SPECTRUM

Chemical Fact Sheet

Chemical Abstract Number (CAS #) 2303164
CASRN 2303-16-4
SynonymsDiallate
S-(2,3-Dichloroallyl) diisopropyl-thiocarbamate
Carbamothioic acid, bis(1-methylethyl)-S-(2,3-dichloro-2-propenyl) ester
Avadex
2,3-DCDT
Analytical Method EPA Method 8081
Molecular FormulaC10H17Cl2NOS

Link to the National Library of Medicine's Hazardous Substances
Database for more details on this compound.

Use AN EXTREMELY ACTIVE PRE-EMERGENCE HERBICIDE AGAINST CERTAIN ANNUAL MONOCOTS, PARTICULARLY AVENA FATUA, WITH SAFETY FOR CEREAL GRAINS AT RATES NECESSARY TO CONTROL THE WEEDS. IT HAS ALSO SHOWN PROMISE AS A SPROUT INHIBITOR IN POTATOES. USED AS A BEFORE OR AFTER PLANTING TREATMENT DEPENDING ON CROP FOR CONTROL OF WILD OATS. FOR USE ON ALFALFA, ALSIKE CLOVER, BARLEY, CORN, FLAX, SOYBEANS, LENTILS, PEAS, POTATOES, RED CLOVER, SUGAR BEETS, AND SWEET CLOVER. WORKS WELL UNDER MANY SOIL AND CLIMATIC CONDITIONS. HERBICIDE FOR FIELD CROPS-EG, SUGAR BEETS & LENTILS HERBICIDE FOR FLAX & PEAS
Consumption Patterns HERBICIDE FOR SUGAR BEETS, 88%; OTHER FIELD CROPS, 12% (1982)
Apparent Color BROWN LIQUID; Oily liquid
Boiling Point 150 DEG C @ 9 MM HG
Melting Point 25-30 deg C
Molecular Weight 270.24
Density 1.188 @ 25 DEG C/15.6 DEG C
Sensitivity Data SLIGHTLY IRRITATING TO SKIN AND EYES. THE CONCENTRATE MAY CAUSE IRRITATION TO SKIN, EYES, & MUCOUS MEMBRANES.
Environmental Impact Diallate is a mixture of the Z- and E-isomers.
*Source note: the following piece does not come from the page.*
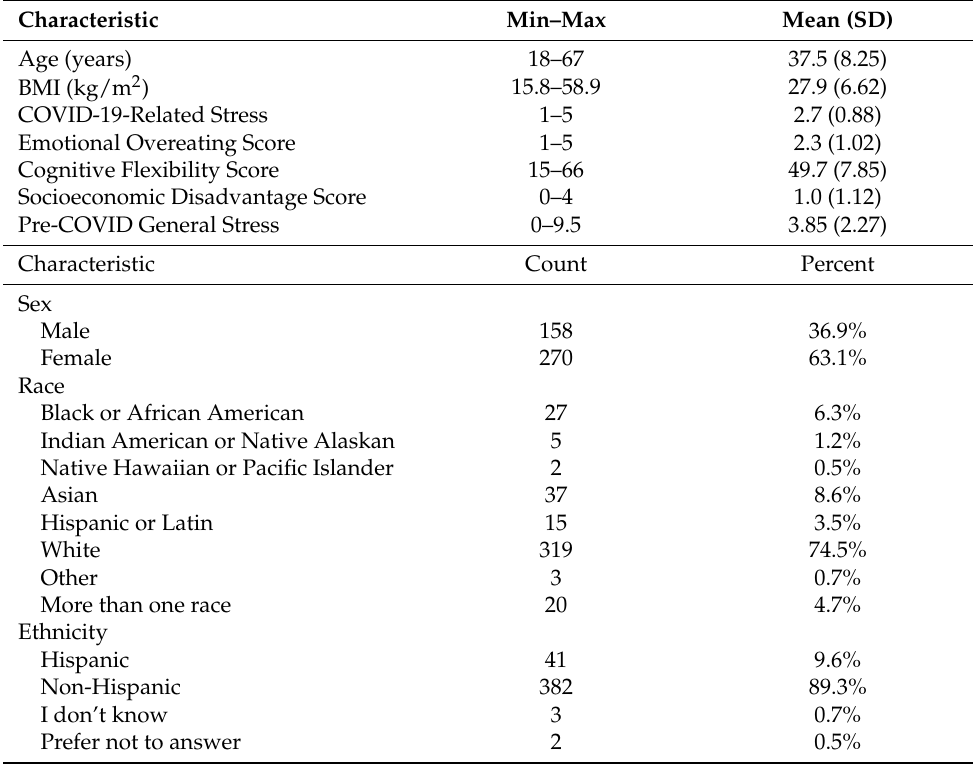
Table 1. Participant demographic characteristics ( n =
Diallate will be released to the environment during its application as a pre-emergence herbicide for field crops such as sugar beets, flax, lentels, and peas. Releases may also occur during formulation, transport, and storage. Diallate is generally incorporated into the soil and it will be lost (half-life 2-6 wk) principally by biodegradation although adsorption to soil and to a lesser extent volatilization and photodegradation are also important. Diallate released to the atmosphere as aerosols or by volatilization from soil will be subject to gravitational settling and photodegradation. If released to water, a combination of adsorption to sediment, photodegradation and microbial degradation will occur but no experimental data applicable to natural systems are available. Only moderate bioconcentration in fish would be expected. Human exposure is principally occupational.
Environmental Fate TERRESTRIAL FATE: Diallate disappears from a variety of agricultural soils with a half-life of 2-6 weeks. The major routes of loss in decending order of importance are biodegradation, adsorption to soil, and volatilization . There is some evidence that microbial degradation is more dominant when adsorptive forces are weaker . The kinetics of diallate loss from soil is complex and appear to lie between first and second order . The only volatile degradation product is carbon dioxide . When applied to field plots in May, all the diallate was degraded within the growing season . AQUATIC FATE: Diallate released into water would adsorb to sediment and particulate matter in the water column. It will also photodegrade in surface layers and possibly biodegrade, however, no experimental data for these degradative processes in natural water systems could be found. ATMOSPHERIC FATE: Diallate released to the atmosphere during its application or volatilized from soil will photodegrade. Vapor phase diallate will react with photochemically produced hydroxyl radicals and have an estimated half-life of 5.1 hours . The half-life of diallate in aerosols is approximately 8 days . Aerosols and diallate adsorbed to particulate matter will also be subject to gravitational settling. ENVIRONMENTAL PERSISTENCE: AT 42 DEG C 52, 53, & 56% DIALLATE REMAINED ON REGINA CLAY @ 7, 14, & 28 DAYS, RESPECTIVELY. FOR WEYBURN LOAM CORRESPONDING FIGURES WERE 81, 82, & 83% & FOR ASQUITE SANDY LOAM 98, 98, & 93%. AMT REMAINING @ 50 DEG C WAS 45-60% FOR ALL SOIL TYPES. LOSSES WERE NEGLIGIBLE @ 22 OR - 2 DEG C.